HARRY Kane is the man of the moment.
In just about every media outlet, the 21-year-old is being heralded as the next big thing of English football.
With 22 goals for Tottenham Hotspur already this season, 12 in the Premier League, Kane is rightly grabbing the headlines. Not surprisingly, the clamours for an England call-up are getting louder.
BBC pundit Danny Murphy has gone even further, suggesting Roy Hodgson should build his national team around the striker, who scored both goals in Spurs’ 2-1 victory over North London rivals Arsenal last weekend.
High praise indeed but somewhat excessive for a player yet to win a cap at first-team level.
The media, of which I am obviously part, are notoriously guilty of building up English talent far beyond reasonable levels of expectation.
We are constantly searching for the next superstar ‑ a tag that can only really be applied to Wayne Rooney and Michael Owen in the past 15 years.
Yet it doesn’t stop us trying.
The media salivated over Andros Townsend in the build-up to last summer’s World Cup before injury intervened. Never mind that he hadn’t scored a Premier League goal for Spurs. This term, he has just one to his name and the attention has shifted.
Similarly, Ross Barkley and Raheem Sterling were both lauded as the answer to England’s problems in Brazil, despite pundits falling over themselves to tell us the pressure was off Hodgson’s team. Look how that turned out.

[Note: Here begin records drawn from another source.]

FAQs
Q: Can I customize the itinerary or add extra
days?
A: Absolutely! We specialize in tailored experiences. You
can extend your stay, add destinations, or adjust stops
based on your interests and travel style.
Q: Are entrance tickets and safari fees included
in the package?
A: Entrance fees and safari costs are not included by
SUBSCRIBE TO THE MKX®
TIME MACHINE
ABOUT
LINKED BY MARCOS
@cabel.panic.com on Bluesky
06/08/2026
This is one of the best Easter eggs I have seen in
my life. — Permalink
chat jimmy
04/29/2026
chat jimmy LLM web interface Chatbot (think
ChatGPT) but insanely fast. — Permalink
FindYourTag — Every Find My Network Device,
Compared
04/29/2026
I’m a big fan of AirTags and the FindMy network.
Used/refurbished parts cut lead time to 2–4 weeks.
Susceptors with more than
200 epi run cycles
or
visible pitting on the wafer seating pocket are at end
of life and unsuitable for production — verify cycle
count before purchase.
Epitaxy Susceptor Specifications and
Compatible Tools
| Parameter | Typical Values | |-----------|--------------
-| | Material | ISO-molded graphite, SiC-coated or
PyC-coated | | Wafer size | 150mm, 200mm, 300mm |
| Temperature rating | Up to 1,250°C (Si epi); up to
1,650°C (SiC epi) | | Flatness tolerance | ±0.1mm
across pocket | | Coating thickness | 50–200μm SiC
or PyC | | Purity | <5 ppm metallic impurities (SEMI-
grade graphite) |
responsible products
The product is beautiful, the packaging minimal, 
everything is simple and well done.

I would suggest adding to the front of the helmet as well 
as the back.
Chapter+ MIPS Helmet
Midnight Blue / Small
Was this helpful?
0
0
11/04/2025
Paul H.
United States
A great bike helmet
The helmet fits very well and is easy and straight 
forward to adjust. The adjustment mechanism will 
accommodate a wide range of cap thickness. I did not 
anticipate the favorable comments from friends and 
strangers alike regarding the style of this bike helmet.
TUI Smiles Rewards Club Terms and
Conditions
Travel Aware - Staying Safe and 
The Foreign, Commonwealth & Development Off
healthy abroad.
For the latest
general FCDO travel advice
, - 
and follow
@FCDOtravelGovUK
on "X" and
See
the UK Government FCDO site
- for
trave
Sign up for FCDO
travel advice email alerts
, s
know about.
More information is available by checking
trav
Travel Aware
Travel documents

It has continued this season with QPR’s Charlie Austin earning the plaudits on the back of scoring spree which has seen him bag 13 top-flight goals. But since only one of them has come in 2015, the spotlight has shifted again.
Now Kane is at the centre of its glare. Soon it will be someone else.
I am not doubting he has ability but, at the risk of sounding a party-pooper, we’ve been here before.
We demand so much of our leading players that living up to the billing becomes insatiable, no matter how good they are.
Kane certainly has potential but let’s not go overboard.